Cases like this one have investigators up in arms. Wells Fargo is promising to make wronged consumers “whole” but it’s unclear who that applies to. At least 20,000 customers saw their vehicles repossessed but as many as ten times that defaulted on payments. There are also hundreds of thousands more charged for insurance they technically never needed, but the bank has been less clear on issuing them a refund.

Laws in nine states require that customers get unused insurance money back: Alabama, Colorado, Indiana, Iowa, Maryland, Massachusetts, Oklahoma, Oregon and South Carolina. However, Wells Fargo’s unsavory business practices has regulators in other states feeling that their citizens may also be deserving of reimbursement.

In a Securities and Exchange Commission filing last week, the bank expressed numerous problems with guaranteed automobile protection (GAP) insurance policies. These policies cover the difference between a car’s value and the amount a borrower owes on it. The concept is that, if a wrecks their vehicle, the insurance policy covers the difference between their remaining payments due and any payout from the borrower’s regular insurance.

Even though those policies are typically sold by dealerships and arranged through third-party insurance companies, the cost of the policies is almost always baked into the car loan. If a borrower pays off the loan early, they no longer need the insurance and are supposed to be reimbursed.

That refund typically comes from the dealership, but in some states require the lender to ensure the refunds are made. In last week’s SEC filing, Wells Fargo said it “identified certain issues related to the unused portion of guaranteed automobile protection waiver or insurance agreements,” and that the issues “may result in refunds to customers in certain states.” However, it did not specify which ones.

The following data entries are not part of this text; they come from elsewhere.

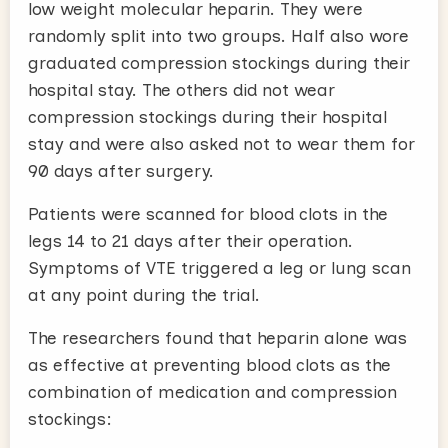
low weight molecular heparin. They were
randomly split into two groups. Half also wore
graduated compression stockings during their
hospital stay. The others did not wear
compression stockings during their hospital
stay and were also asked not to wear them for
90 days after surgery.
Patients were scanned for blood clots in the
legs 14 to 21 days after their operation.
Symptoms of VTE triggered a leg or lung scan
at any point during the trial.
The researchers found that heparin alone was
as effective at preventing blood clots as the
combination of medication and compression
stockings: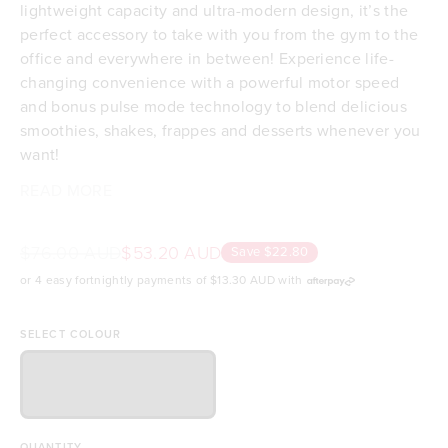
lightweight capacity and ultra-modern design, it’s the
perfect accessory to take with you from the gym to the
office and everywhere in between! Experience life-
changing convenience with a powerful motor speed
and bonus pulse mode technology to blend delicious
smoothies, shakes, frappes and desserts whenever you
want!
Let your smoothie creations run wild; this blender can
With a USB charging cable included for worldwide use,
READ MORE
Drink straight from the blender & enjoy delicious
blend frozen fruit, ice, nuts and seeds, along with your
as well as water-resistant protection and easy cleaning
drinks on-the-go
favourite protein powder and superfoods, perfect for a
capabilities, it'll be the most convenient meal you'll
Powerful motor blends ice, frozen fruit, nuts &
$76.00 AUD
$53.20 AUD
Save $22.80
workout smoothie at the gym or a breakfast smoothie
have in your day!
seeds!
or 4 easy fortnightly payments of
$13.30 AUD
with
on the run!
Large 500mL capacity (16.9 fl oz)
BPA-Free & Phthalate-Free
Comes with a USB Rechargeable cable
SELECT COLOUR
One charge lasts for up to 15 blends
Self cleaning! Add water and a drop of detergent
& turn it on
Water-resistant for peace of mind
QUANTITY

Insurance Commissioner Dave Jones said Tuesday that he ordered the California Department of Insurance to investigate Wells Fargo and insurance provider National General Insurance Co. to see if the companies broke any state laws.

“These most recent revelations by Wells Fargo are particularly troubling,” said Jones in a statement. “The department will investigate fully to determine the extent to which California consumers were affected by improper placement of force or lender-placed auto insurance and seek corrective action and penalties in the event that California’s consumer protection laws were violated.”

The bank is also under investigation by the New York Department of Financial Services, which subpoenaed records related to the insurance policies last week. Wells Fargo has to provide the information by August 22nd.

Senator Elizabeth Warren and some of her Democrat colleagues want to speak to Wells Fargo CEO Tim Sloan and Chairman Stephen Sanger about the recent scandals personally. This week, they wrote a letter to Mike Crapo, the Republican chairman of the Senate banking committee, requesting a September hearing.

[Image: Ron Cogswell/Flickr (CC BY 2.0)]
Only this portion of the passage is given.